GIVEN TEXT →
[gpfsug-discuss] GPFS autoload - wait for IB portstobecomeactive

Jan-Frode Myklebust janfrode at tanso.net
Fri Apr 27 09:40:44 BST 2018


Alternative solution we're trying...

Create the file /etc/systemd/system/gpfs.service.d/delay.conf containing:

[Service]
  ExecStartPre=/bin/sleep 60


Then I expect we should have long enough delay for infiniband to start
before starting gpfs..



  -jf


On Fri, Mar 16, 2018 at 1:05 PM, Frederick Stock <stockf at us.ibm.com> wrote:

> I have my doubts that mmdiag can be used in this script.  In general the
> guidance is to avoid or be very careful with mm* commands in a callback due
> to the potential for deadlock.

ASSIGNMENT A → In the entries, give the lines from the line containing "从零开始学K线：新手入门、洞悉K线、股市获利之道" through the line containing "最近我也在探索如何通过读书、分享去更多的影响其他人，" as a JSON list of strings, one string per line, omitting blank lines.
The forum post and the entries that follow it have no connection to each other.

LISTED RECORDS →
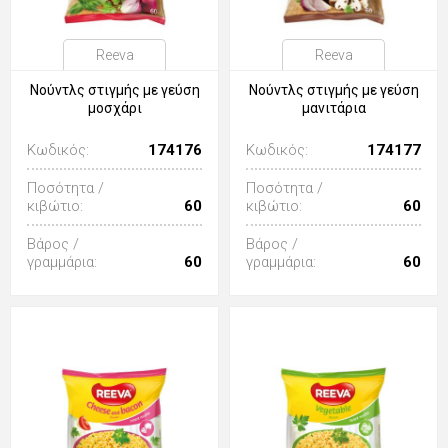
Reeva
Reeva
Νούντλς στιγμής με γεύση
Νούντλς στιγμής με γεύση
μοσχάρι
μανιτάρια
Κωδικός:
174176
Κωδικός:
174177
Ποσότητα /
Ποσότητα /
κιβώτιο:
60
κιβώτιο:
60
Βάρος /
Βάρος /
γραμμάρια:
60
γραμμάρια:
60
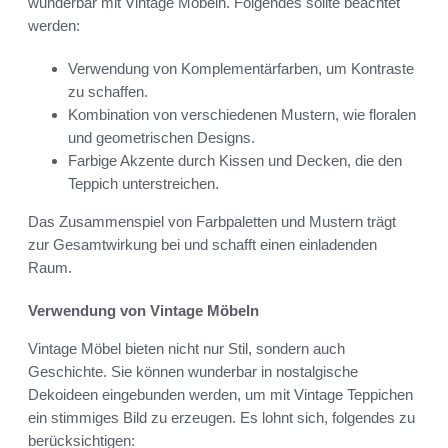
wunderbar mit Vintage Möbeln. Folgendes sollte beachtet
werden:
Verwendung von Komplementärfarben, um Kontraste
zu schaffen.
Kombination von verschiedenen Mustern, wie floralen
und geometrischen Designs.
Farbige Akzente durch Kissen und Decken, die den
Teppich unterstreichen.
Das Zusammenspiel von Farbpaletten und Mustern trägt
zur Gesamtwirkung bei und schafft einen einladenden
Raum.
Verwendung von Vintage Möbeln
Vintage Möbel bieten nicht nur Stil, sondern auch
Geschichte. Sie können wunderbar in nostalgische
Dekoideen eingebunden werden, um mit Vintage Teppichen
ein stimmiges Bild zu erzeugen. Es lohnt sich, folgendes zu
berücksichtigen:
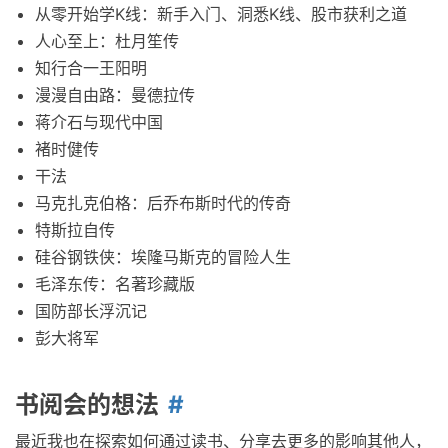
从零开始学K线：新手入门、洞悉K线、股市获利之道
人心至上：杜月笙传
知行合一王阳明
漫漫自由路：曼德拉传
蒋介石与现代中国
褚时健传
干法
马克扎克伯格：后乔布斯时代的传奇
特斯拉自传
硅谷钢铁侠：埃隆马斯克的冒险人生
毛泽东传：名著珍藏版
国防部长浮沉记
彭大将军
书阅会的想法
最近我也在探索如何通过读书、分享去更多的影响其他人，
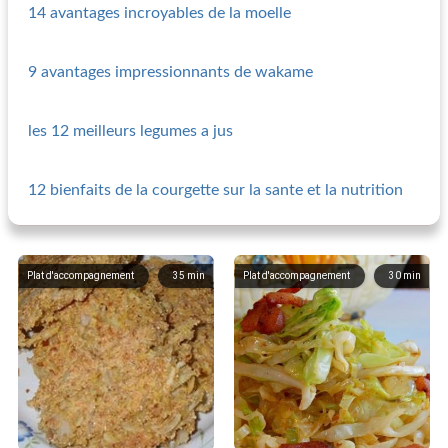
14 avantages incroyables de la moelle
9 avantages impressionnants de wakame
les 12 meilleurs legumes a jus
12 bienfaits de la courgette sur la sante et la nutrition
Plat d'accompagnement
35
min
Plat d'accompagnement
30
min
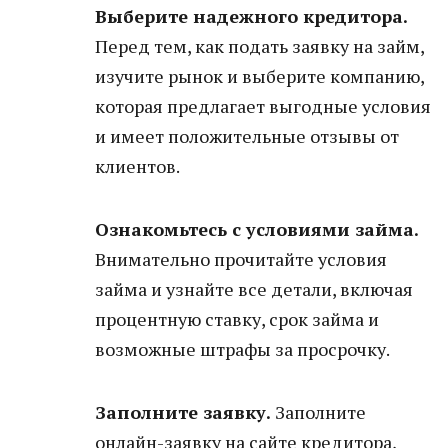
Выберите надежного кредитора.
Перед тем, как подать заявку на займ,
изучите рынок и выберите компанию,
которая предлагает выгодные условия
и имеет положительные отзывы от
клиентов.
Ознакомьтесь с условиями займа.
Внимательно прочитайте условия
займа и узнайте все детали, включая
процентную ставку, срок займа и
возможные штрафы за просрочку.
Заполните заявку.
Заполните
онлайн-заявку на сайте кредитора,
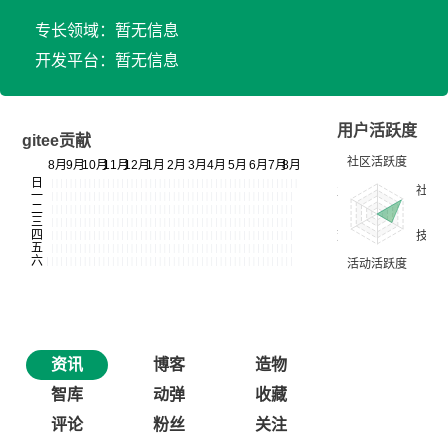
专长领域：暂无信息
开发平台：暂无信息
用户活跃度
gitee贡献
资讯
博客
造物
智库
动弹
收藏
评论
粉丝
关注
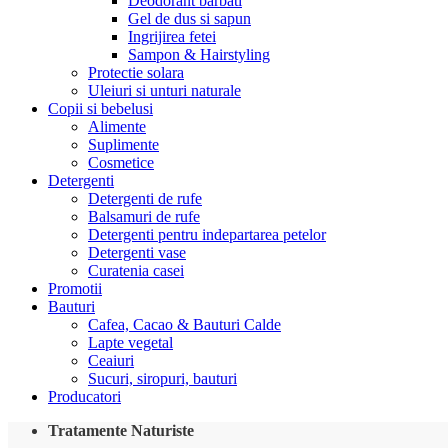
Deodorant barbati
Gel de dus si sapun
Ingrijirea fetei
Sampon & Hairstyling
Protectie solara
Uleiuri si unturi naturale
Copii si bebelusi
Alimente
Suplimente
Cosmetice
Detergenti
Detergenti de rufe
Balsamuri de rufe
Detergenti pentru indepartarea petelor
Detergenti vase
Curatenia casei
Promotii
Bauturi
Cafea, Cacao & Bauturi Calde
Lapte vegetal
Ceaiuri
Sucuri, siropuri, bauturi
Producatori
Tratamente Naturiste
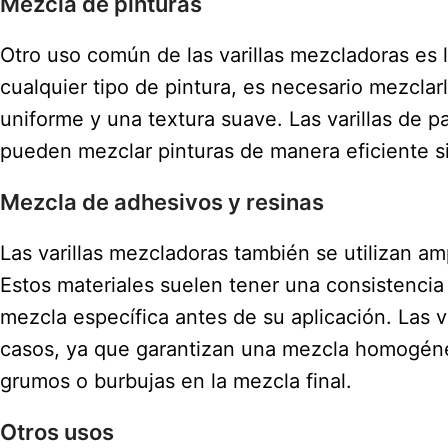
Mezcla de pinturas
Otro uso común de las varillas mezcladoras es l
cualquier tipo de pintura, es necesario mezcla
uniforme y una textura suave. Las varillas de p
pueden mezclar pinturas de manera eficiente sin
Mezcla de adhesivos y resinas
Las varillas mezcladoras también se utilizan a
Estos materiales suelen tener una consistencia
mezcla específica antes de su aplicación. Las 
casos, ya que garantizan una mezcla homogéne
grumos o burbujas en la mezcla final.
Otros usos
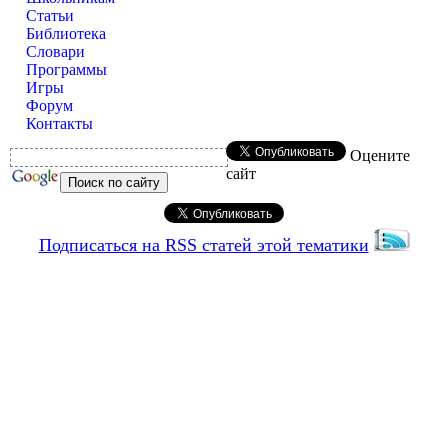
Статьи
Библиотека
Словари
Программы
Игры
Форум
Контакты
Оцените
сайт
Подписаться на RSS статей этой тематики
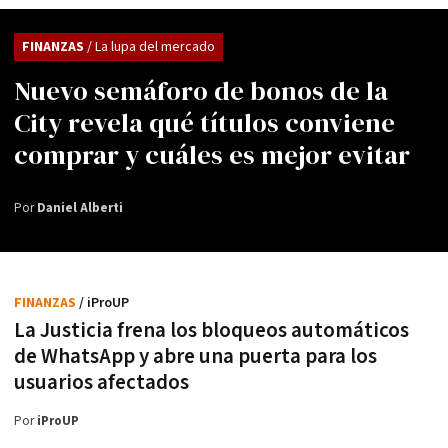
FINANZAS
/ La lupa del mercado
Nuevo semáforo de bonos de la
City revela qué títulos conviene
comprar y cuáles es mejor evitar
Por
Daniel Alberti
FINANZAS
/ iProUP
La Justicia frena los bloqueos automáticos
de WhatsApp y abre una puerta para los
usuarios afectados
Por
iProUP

ASSIGNMENT B → According to the forum post, why does Frederick Stock doubt that mmdiag can be used in the script?

FINAL ANSWER A →
[
  "从零开始学K线：新手入门、洞悉K线、股市获利之道",
  "人心至上：杜月笙传",
  "知行合一王阳明",
  "漫漫自由路：曼德拉传",
  "蒋介石与现代中国",
  "褚时健传",
  "干法",
  "马克扎克伯格：后乔布斯时代的传奇",
  "特斯拉自传",
  "硅谷钢铁侠：埃隆马斯克的冒险人生",
  "毛泽东传：名著珍藏版",
  "国防部长浮沉记",
  "彭大将军",
  "书阅会的想法",
  "最近我也在探索如何通过读书、分享去更多的影响其他人，"
]

FINAL ANSWER B → The general guidance is to avoid mm* commands in a callback, or to be very careful with them, because of the potential for deadlock.